# Texto dado
<<<<
Como vencer a corrida após a morte? Dicas para dar celeridade ao processo de inventário.
Por Schamyr Pancieri Vermelho
Publicado na revista eletrônica Consultor Jurídico (CONJUR) no link: https://www.conjur.com.br/2021-mar-08/schamyr-pancieri-dar-celeridade-processo-inventario
Como
dizia Fernando Pessoa, “A morte chega cedo, pois breve é toda vida”[1]. Não há
dúvidas de que a morte de um ente querido chega cedo e traz, naturalmente, muita
saudade e sofrimento para toda a família. Ocorre que, o sofrimento por vezes decorre
simplesmente da saudade, da falta que a pessoa faz, ou dos conflitos que podem
existir com as providências que precisam ser tomadas após o falecimento de um
indivíduo, a chamada “corrida” após a morte.
>>>>
# Dados fornecidos
<<<<
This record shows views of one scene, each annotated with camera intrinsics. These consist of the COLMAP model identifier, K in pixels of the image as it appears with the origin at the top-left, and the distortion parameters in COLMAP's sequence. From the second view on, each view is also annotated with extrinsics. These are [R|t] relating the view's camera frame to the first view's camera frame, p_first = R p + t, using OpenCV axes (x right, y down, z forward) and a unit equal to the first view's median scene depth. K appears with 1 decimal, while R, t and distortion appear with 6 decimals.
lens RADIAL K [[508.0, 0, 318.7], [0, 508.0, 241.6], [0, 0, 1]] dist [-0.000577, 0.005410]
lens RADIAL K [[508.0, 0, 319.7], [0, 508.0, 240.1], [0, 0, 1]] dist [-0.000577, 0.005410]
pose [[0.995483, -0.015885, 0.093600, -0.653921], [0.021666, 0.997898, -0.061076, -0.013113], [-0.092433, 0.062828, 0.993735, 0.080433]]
>>>>
<<<<
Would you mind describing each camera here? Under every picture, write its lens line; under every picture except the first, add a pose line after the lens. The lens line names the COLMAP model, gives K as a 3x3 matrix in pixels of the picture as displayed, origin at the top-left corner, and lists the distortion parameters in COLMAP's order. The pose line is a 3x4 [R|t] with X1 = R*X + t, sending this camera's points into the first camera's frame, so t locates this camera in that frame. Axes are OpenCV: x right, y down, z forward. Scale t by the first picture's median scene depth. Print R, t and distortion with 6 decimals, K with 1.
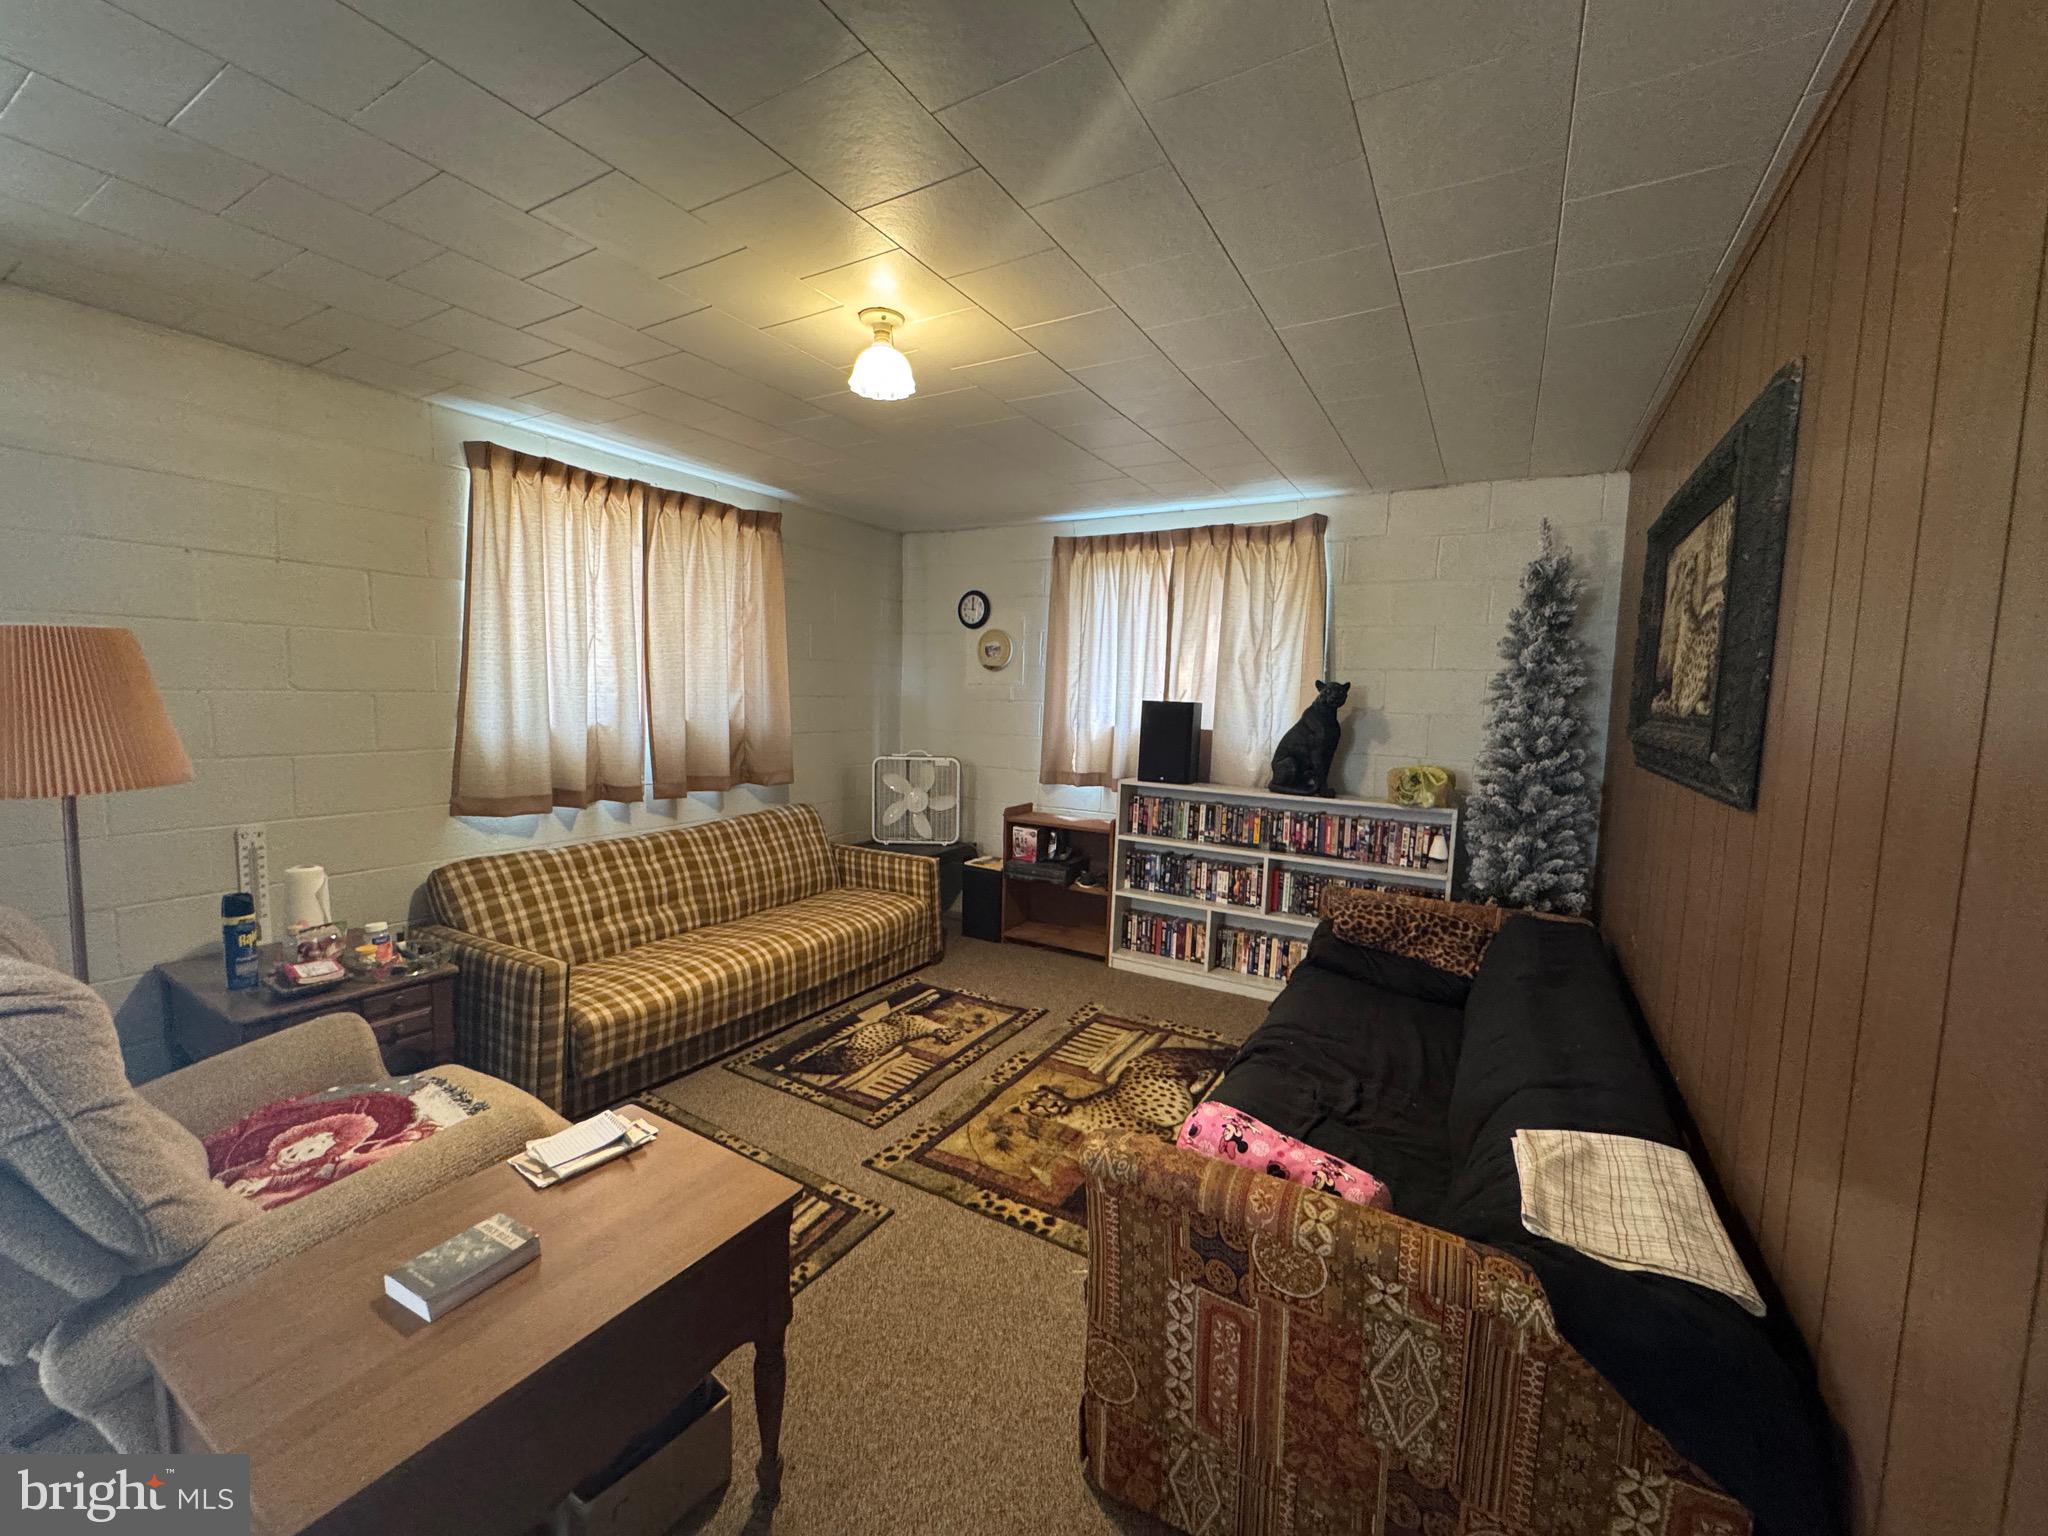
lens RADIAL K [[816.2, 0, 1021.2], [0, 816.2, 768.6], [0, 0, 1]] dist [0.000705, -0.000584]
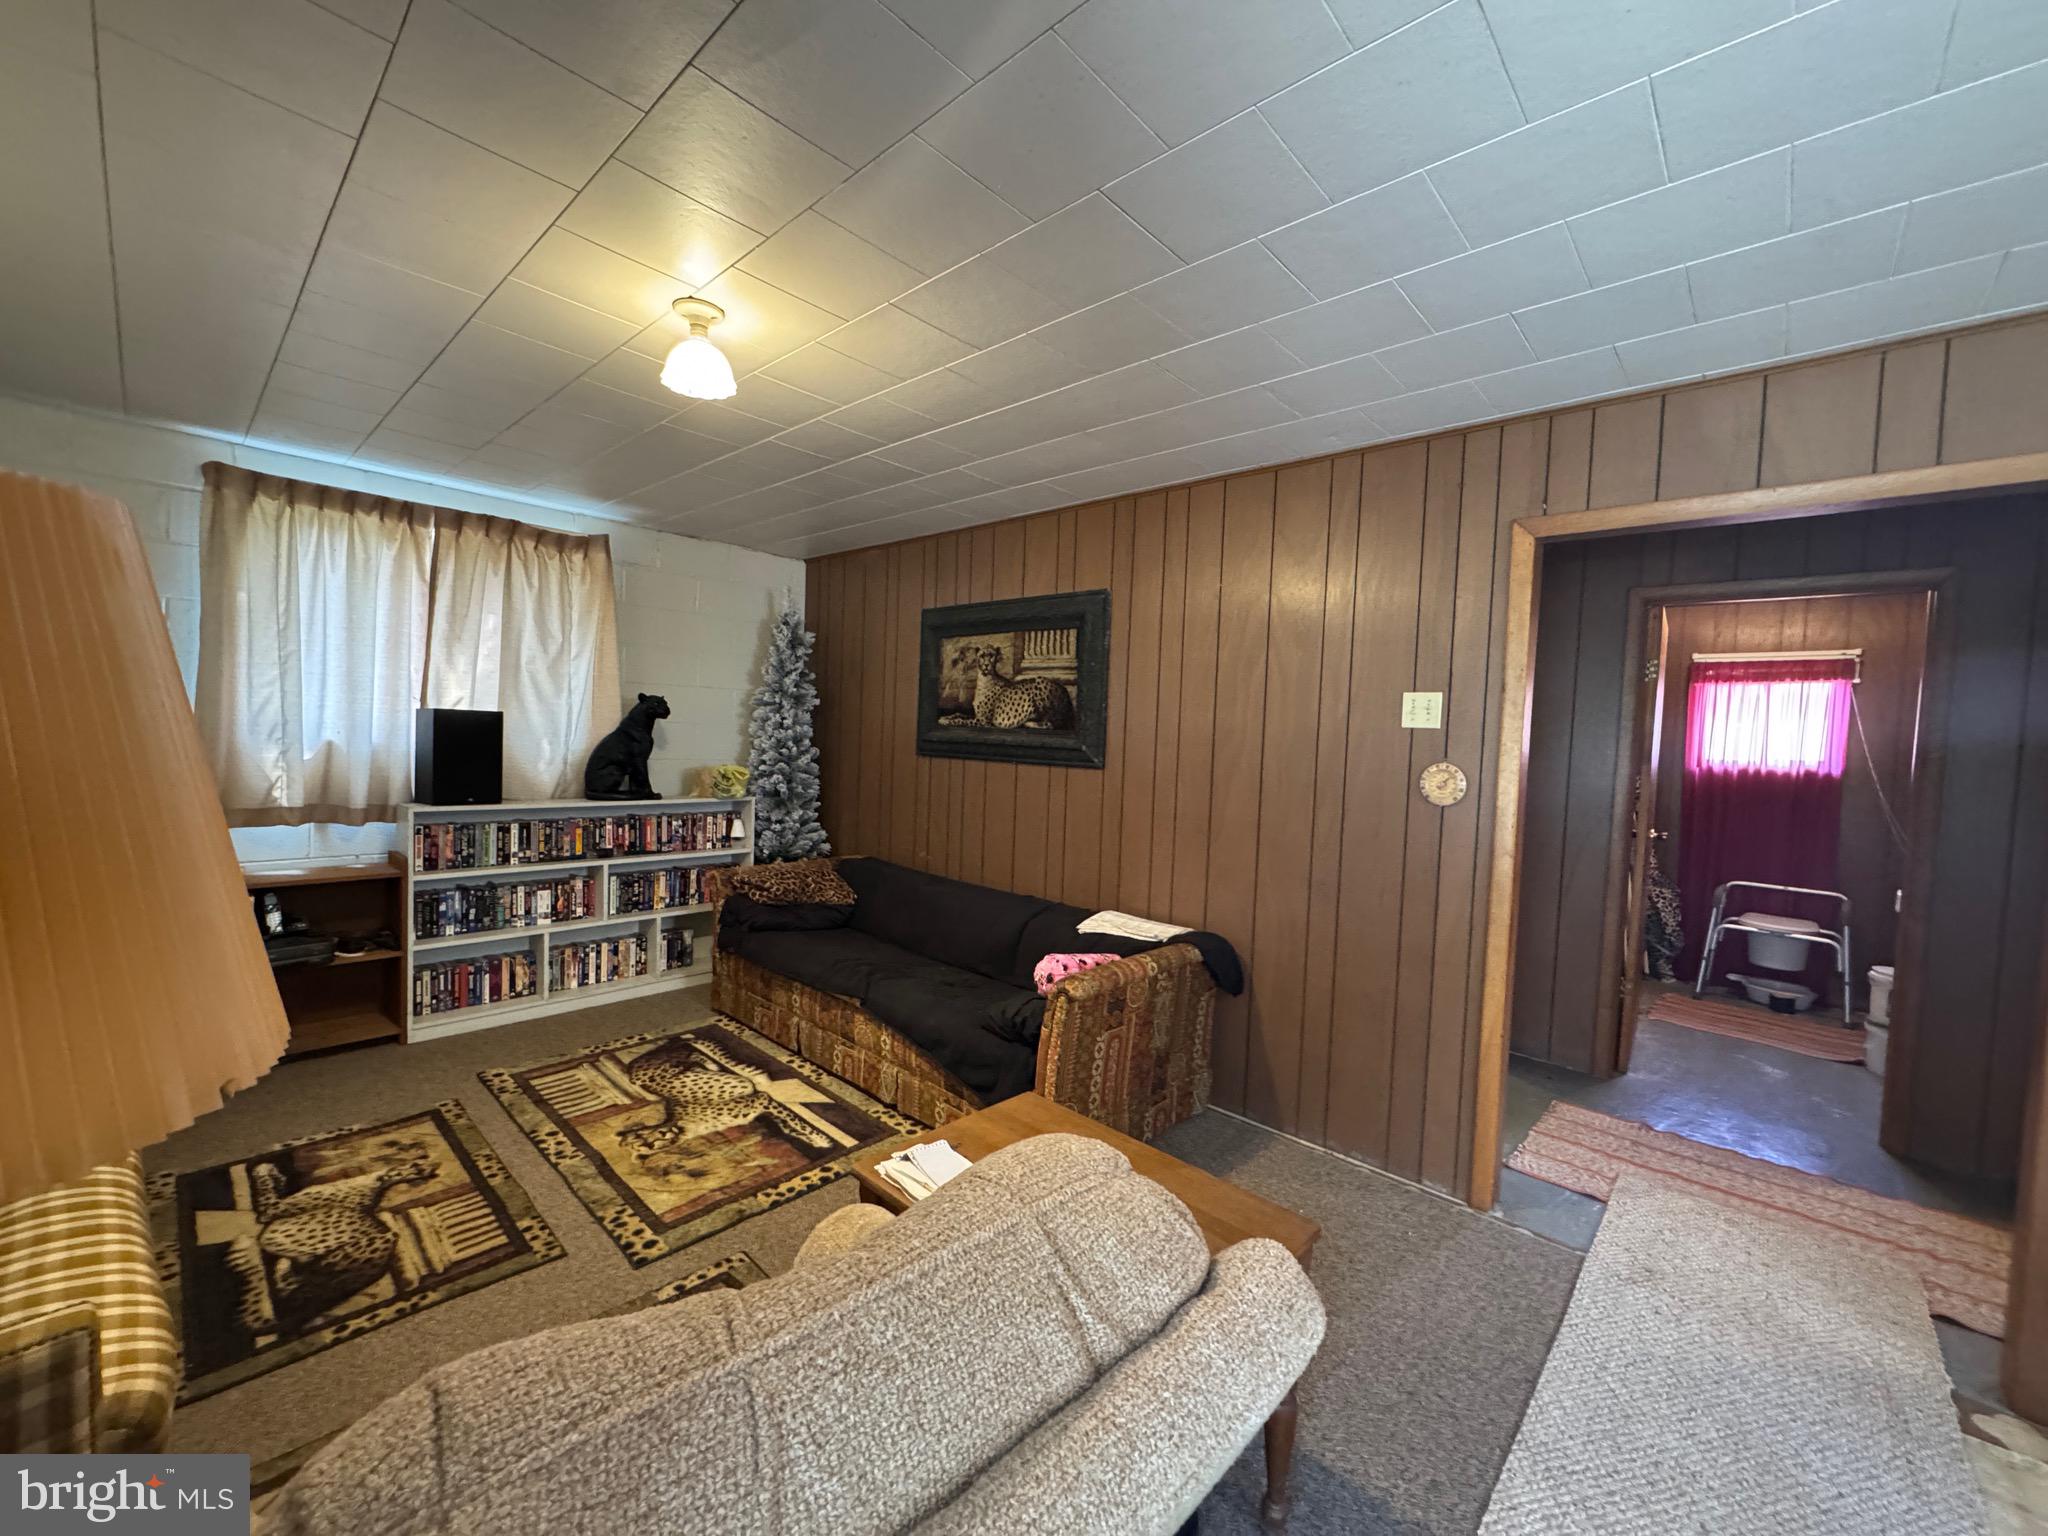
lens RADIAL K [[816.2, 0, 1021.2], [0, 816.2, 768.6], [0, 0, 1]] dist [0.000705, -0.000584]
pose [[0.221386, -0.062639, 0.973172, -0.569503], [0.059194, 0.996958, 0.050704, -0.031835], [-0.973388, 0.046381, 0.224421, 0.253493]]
>>>>
# Problema a resolver
Reescreva o trecho do texto sobre inventário de "Por Schamyr Pancieri" até "após a morte.", trocando "falecimento" por "óbito".

# Resposta
Por Schamyr Pancieri Vermelho
Publicado na revista eletrônica Consultor Jurídico (CONJUR) no link: https://www.conjur.com.br/2021-mar-08/schamyr-pancieri-dar-celeridade-processo-inventario
Como
dizia Fernando Pessoa, “A morte chega cedo, pois breve é toda vida”[1]. Não há
dúvidas de que a morte de um ente querido chega cedo e traz, naturalmente, muita
saudade e sofrimento para toda a família. Ocorre que, o sofrimento por vezes decorre
simplesmente da saudade, da falta que a pessoa faz, ou dos conflitos que podem
existir com as providências que precisam ser tomadas após o óbito de um
indivíduo, a chamada “corrida” após a morte.